В самом деле, человек может стремиться к власти, но не может противостоять ей. Государственная машина способна превратить в прах любого человека. И только на Христе она сломала свои зубы. Нельзя, чтобы люди делали глупость, бросая бессмысленный вызов власти. Объявляя всякую власть от Бога, народное сознание как бы говорит: нечеловеческое это дело — бросать вызов власти, ибо силы их совершенно несоизмеримы. Если же объявить, что власть происходит не от Бога, а от человека, то тогда она покажет свою соизмеримость с человеком, и многие люди могут попытаться вступить с ней в борьбу, попробуют изменить ее природу, а это чревато для них катастрофой. Ибо ее природа — это насилие.
В той мере, в какой власть мыслится от Бога, она перестает быть основным вопросом социальной революции. Человеку не следует заниматься переустройством общества. Ему нужно не вращать вокруг себя глазами, а изменить самого себя. Из формулы "всякая власть от Бога" следует, что только изменяя себя, человек может изменить социальный мир.
Мир человека — это не мир логики, а мир абсурда. Рационально устроенный мир существует только в порядке речи. В мире же абсурда требуется не ум, а воля к власти. Волю человека нельзя обуздать умом и направить ее к цели. Иными словами, страшнее власти безвластие. Вот безвластие — не от Бога, а от дьявола. В пространстве безвластия пробуждаются и показывают себя все пороки человека. В нем нет никакой метафизики, никакой сверхидеи. Во время безвластия ничего нельзя сделать, всё невозможно.

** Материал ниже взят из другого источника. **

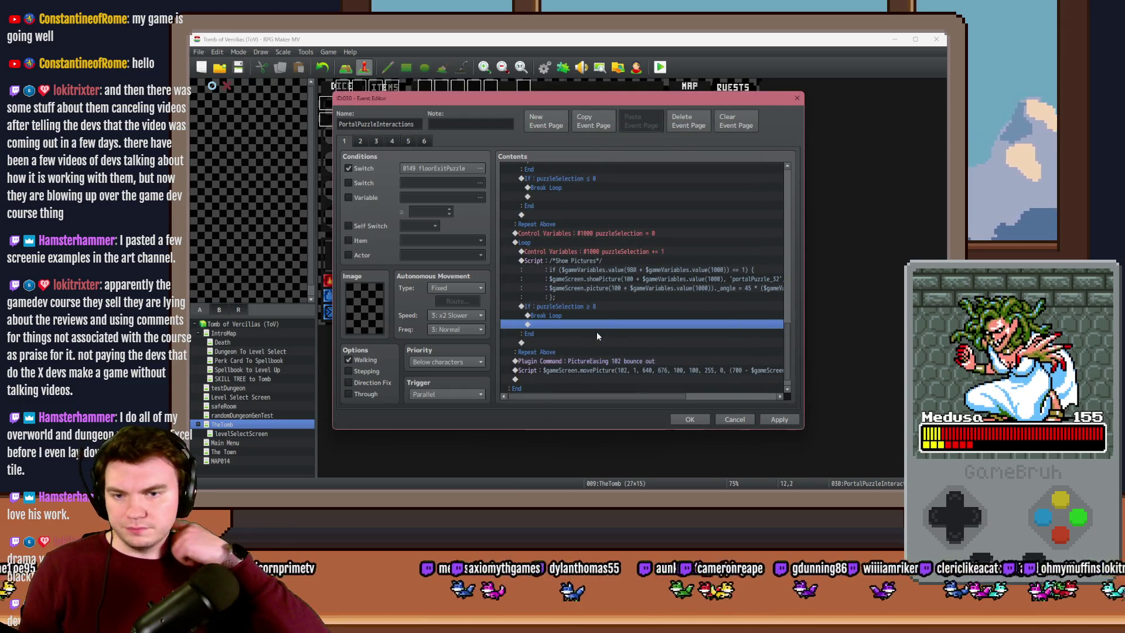
# Replace the bounce-out easing after the loop with a 999-frame Wait and save the event
pyautogui.scroll(-1, 597, 334)
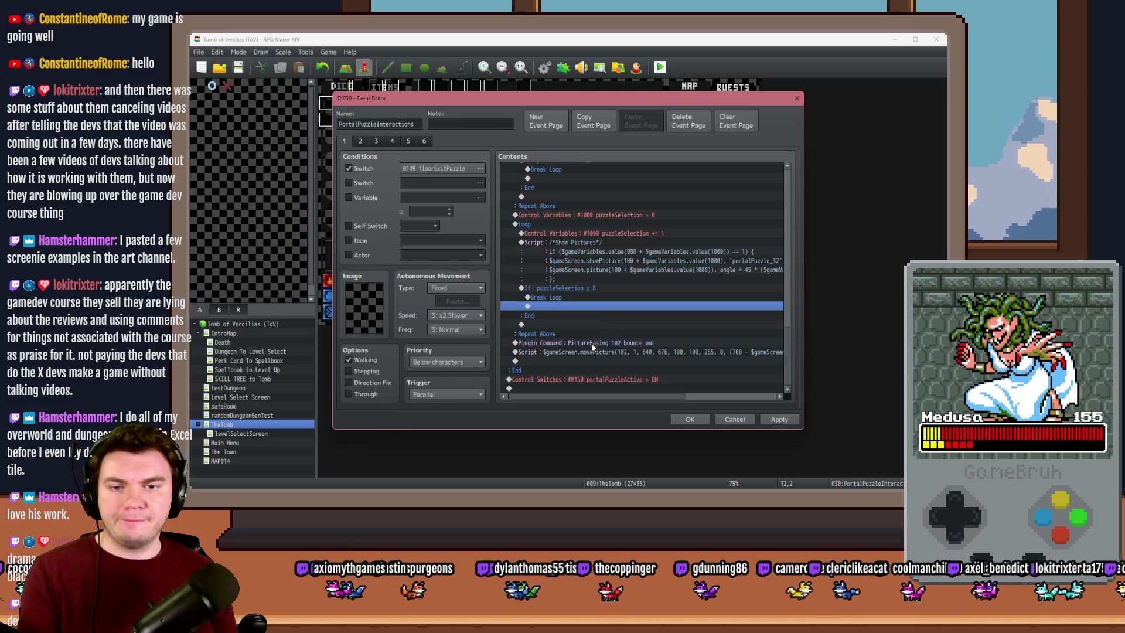
pyautogui.click(592, 343)
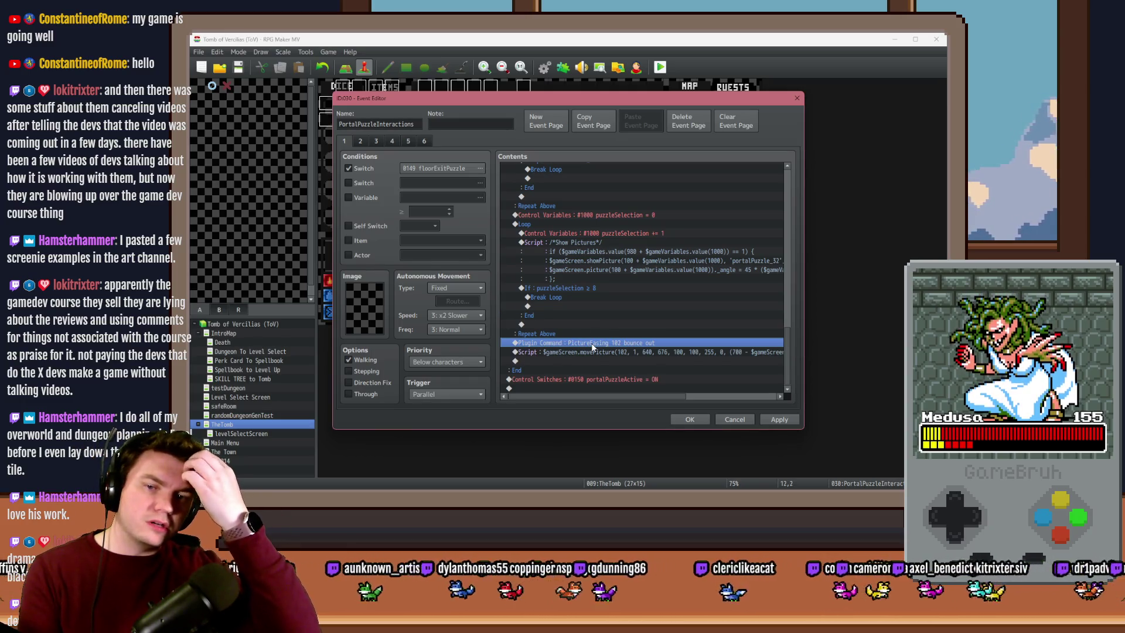
pyautogui.press('Delete')
pyautogui.press('Delete')
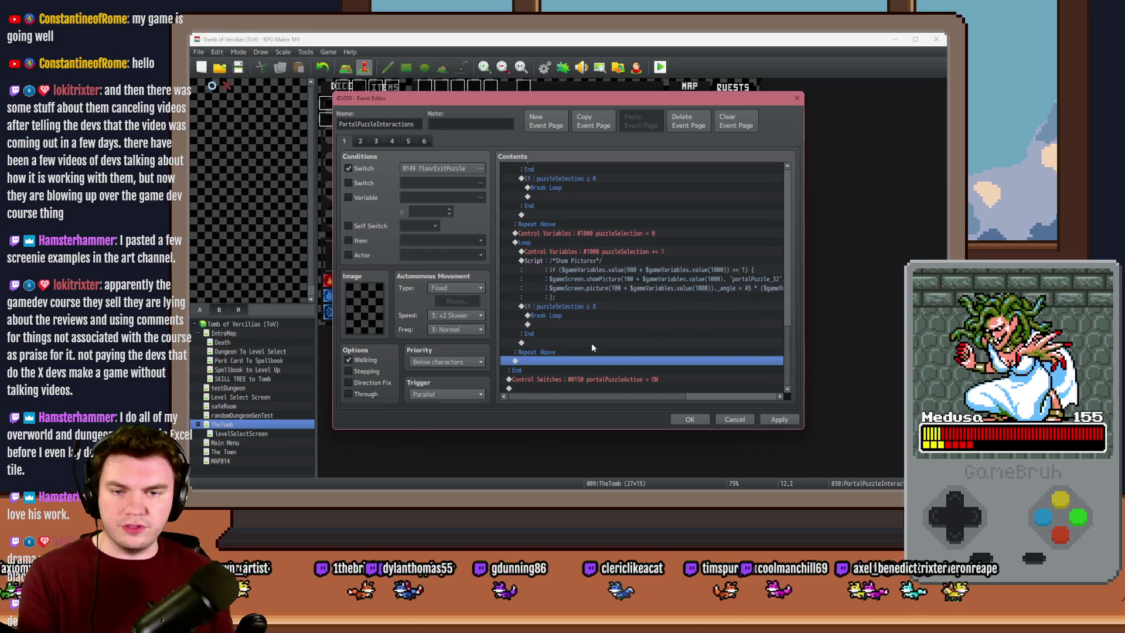
pyautogui.doubleClick(560, 358)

В классической русской философии доминирует "мы" и почти полностью игнорируется тема другого. Но эта тема появляется в советской философии едва ли не на следующий день после смерти русской религиозной философии.
ДРУГОЙ. СОВЕТСКИЙ ДИСКУРС
На мой взгляд, советский дискурс наиболее полно представлен в работах Бахтина и Выготского. Возьмем известное положение Бахтина о том, что "никто не может воспринимать себя как целое". Восприятие себя Бахтин относит к порядку представления. Что же он относит к порядку бытия? К порядку бытия он относит Другого, ибо Другой — это тот, кто дает нам нашу целостность, кто опосредует нашу жизнь, кто завершает нас. Другого Бахтин помещает в ситуации вненаходимости, поэтому Другой всегда не здесь. Что же Другой в состоянии вненаходимости может знать такого, чего не знаю я о самом себе? Он знает мое рождение и знает мою смерть. В ситуации вненаходимости человек получает новую чувствительность, и ему не надо никому сопереживать. Никто сам по себе своими силами в новом плане бытия родиться не может. За рождением нового человека стоит Другой. Бахтин пишет в "Эстетике словесного творчества": "Личности не будет, если Другой её не создаст".
Можно согласиться с Бахтиным, что никто не видит себя в пространстве. Каждый из нас, переживая себя, создает свой внутренний образ. Но этот внутренний образ, который вижу я, не видит Другой. Другой видит только мою наружность, которой не вижу я. Так возникает конфликт между мной и Другим. Но Бахтин тему этого конфликта не обсуждает. Он не видит причин для раздвоения Другого и, следовательно, не видит причин для того, чтобы дезавуировать заявленную позицию относительно Другого.
Я приведу цитату из Ивана Ильина, в которой он говорит о цельных людях, имеющих на его взгляд сатанинское начало в душе. "Это, — пишет Ильин, — цельные натуры, без всякого раздвоения, которые просто наслаждаются злом, тотальные преступники, которых мы беспомощно наблюдаем и с которыми не знаем, что делать".
Если для Бахтина Другой не допускает в себя раздвоения, будучи цельным, то для Ильина цельный человек — преступник, наслаждающийся злом. Что мы можем противопоставить цельному человеку? Только свою шизофрению, свое раздвоение, в котором рождается сомнение.